Since Russia’s 2014 annexation of Crimea, a peninsula along the northern coast of the Black Sea in Eastern Europe, Russia and Ukraine continue to be at loggerheads. In October 2021, Russia began moving troops and military equipment near the border with Ukraine, reigniting concerns over a potential invasion. By December 2021, more than one hundred thousand troops were on location near the border as Russia issued a set of demands which included a ban on Ukraine joining the North Atlantic Treaty Organisation (NATO).
What’s Happening Now: On Monday 21 February 2022, Russian President Vladimir Putin recognised (as being independent of Ukraine) two breakaway regions of Ukraine, Donetsk and Luhansk-that comprise a larger region called Donbas that borders Russia. Putin ordered Russia’s defence ministry to deploy troops to the two regions in what he termed as a peacekeeping mission, a move that has not only heightened fears within Ukraine but has angered the countries in Western Europe to a point of calling for economic sanctions on Russia. On Thursday 24 February, much to the surprise of the world, Russian forces launched a major assault on Ukraine-hitting its capital Kyiv and several other cities.
Why it matters: A full-scale invasion of Ukraine will have a tumultuous ripple effect on the rest of the world. Russia’s connectedness to global markets makes it a major driving force in the world’s economy.
The big picture: According to the World Trade Organisation (WTO), Russia-a member of WTO since August 2012-is the 16th exporter and 21st importer of goods in the world. Russia mainly exports oil and gas-accounting for about 40% of Europe’s natural gas supplies-solid fuels, wheat and meslin, iron and steel, precious metals, precious stones and wood, and mainly imports machinery, pharmaceuticals, electronics, electrical products, vehicles and plastics.
Kenya’s Woes: Should Ukraine be driven to its knees, Kenya is bound to suffer major setbacks.

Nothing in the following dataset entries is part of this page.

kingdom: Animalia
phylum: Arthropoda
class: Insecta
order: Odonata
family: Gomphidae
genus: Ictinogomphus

Of note: While the U.S and its western allies in NATO are backing Ukraine, China has expressed support for Russia, although it has called for restraint from both countries. On its part, Kenya has diplomatic ties with both Ukraine and Russia and a number of countries that have imposed sanctions including the U.S and U.K. But going by the sentiments of Kenya’s Permanent Representative to the United Nations, Martin Kimani, Kenya is urging for peace.